PROVIDED PASSAGE:
= Beginning of Section =

(one that doesn’t originate with a cryonics institute)
Oh.
So, who exactly do you expect to be doing this analysis? The most competent candidates are the cryobiologists, and they are ideologically committed to cryonics not working and have in the past demonstrated their dishonesty\*.
* Literally; I understand the bylaw banning any cryonicists from the main cryobiology association is still in effect.
** eg. by claiming on TV cryonics couldn’t work because of the ‘exploding lysosomes post-death’ theory, even after experiments had disproven the theory.
Cryonicists have the same incentive to lie. Reading the current article series of Mike Darwin on Chronopause.com makes a good case on how cryonics currently is broken.
I hope you appreciate the irony of bringing up Darwin’s articles on the quality of cryopreservation in the context of someone demanding articles on quality by someone not associated with cryonics institutes.
Do you have a specific example of a pro-cryonics lie? Because as far as I can tell, Mike is arguing for incompetence and not dishonesty or ideological bias as the culprit.
Incompetence is at least as bad as dishonesty. Not sure if it can be distinguished.
No! The distinction not only exists but is incredibly important to this context. Incompetence is a problem of an unqualified person doing the job. It can be fixed by many things, e.g. better on-the-job training, better education, or experience. Replacing them with a more qualified candidate is also an option, assuming you can find one.
With a dishonest person, you have a problem of values; they are likely to defect rather than behave superrationally in game-theoretic situations. The only way to deal with that is to keep them out of positions that require trust.
Dishonesty can be used to cover one’s tracks when one is incompetent. (Bob Nelson was doing this.) I’m not arguing that incompetence isn’t Bayesean evidence for dishonesty—it is. However, there are plenty of other explanations for incompetence as well: cognitive bias (e.g. near/far bias), lack of relevant experience, personality not suited to the job, extreme difficulty of the job, lack of information and feedback to learn from mistakes, lack of time spent learning the job...
Of all these, why did your mental pattern-matching algorithms choose to privilege dishonesty as likely to be prevalent? Doesn’t the fact that there is all this public information about their failings strike you as evidence that they are generally more interested in learning from their mistakes rather than covering their tracks?
I’ve even seen Max More (Alcor’s current CEO) saying positive things about Chronosphere, despite having been personally named and criticized in several of Darwin’s articles. The culture surrounding cryonics during the few years I’ve been observing it actually seems to be one of skeptical reserve and indeed hunger for criticism.
Moreover, the distinction cuts both ways: Multiple cryobiologists who are highly competent in their field have repeatedly made demonstrably false statements about cryonics, and have demonstrated willingness to use political force to silence the opposition. There is no inherent contradiction in the statement that they are competent and dishonest, both capable of doing a good job and willing to refuse to do so. Morality is not the same thing as ability.
So, who exactly do you expect to be doing this analysis?
No idea. Particularly if all cryobiologists are so committed to discrediting cryonics that they’ll ignore/distort the relevant science. I’m not sure how banning cryonicists* from the cryobiology association is a bad thing though. Personally I think organisations like the American Psychiatric Association should follow suit and ban all those with financial ties to pharmaceutical companies.

= End of Section =

WHAT YOU NEED TO DO:
Write out every alternative explanation for incompetence, other than dishonesty, that the cryonics discussion lists.

Stored data entries
= Beginning of Section =

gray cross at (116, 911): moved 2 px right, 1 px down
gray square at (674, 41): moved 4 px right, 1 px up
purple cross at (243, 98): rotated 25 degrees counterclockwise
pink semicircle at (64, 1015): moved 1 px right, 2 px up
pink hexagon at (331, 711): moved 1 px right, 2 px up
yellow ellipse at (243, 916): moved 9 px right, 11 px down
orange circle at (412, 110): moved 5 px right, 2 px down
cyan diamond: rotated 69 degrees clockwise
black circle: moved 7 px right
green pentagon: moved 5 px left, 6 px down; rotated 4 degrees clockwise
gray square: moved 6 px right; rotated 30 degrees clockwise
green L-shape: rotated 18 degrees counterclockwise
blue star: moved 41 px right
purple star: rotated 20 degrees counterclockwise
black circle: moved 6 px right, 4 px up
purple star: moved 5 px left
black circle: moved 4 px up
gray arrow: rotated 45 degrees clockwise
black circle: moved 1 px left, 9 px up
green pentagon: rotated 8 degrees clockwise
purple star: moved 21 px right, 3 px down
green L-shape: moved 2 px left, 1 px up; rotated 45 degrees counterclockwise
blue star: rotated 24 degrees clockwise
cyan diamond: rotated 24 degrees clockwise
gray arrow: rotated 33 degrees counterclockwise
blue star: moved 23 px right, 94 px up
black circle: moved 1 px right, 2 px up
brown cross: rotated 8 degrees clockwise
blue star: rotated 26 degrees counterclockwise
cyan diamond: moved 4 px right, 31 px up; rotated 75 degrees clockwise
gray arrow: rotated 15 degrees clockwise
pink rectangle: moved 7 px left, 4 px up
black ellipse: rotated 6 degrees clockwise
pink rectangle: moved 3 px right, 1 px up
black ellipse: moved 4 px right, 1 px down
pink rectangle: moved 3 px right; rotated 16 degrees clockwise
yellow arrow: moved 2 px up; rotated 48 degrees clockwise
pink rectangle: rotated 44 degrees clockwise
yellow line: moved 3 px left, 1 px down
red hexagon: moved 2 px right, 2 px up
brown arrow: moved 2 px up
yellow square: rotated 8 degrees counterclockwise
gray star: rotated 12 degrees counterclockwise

= End of Section =

WORKED SOLUTION:
- cognitive bias (e.g. near/far bias)
- lack of relevant experience
- personality not suited to the job
- extreme difficulty of the job
- lack of information and feedback to learn from mistakes
- lack of time spent learning the job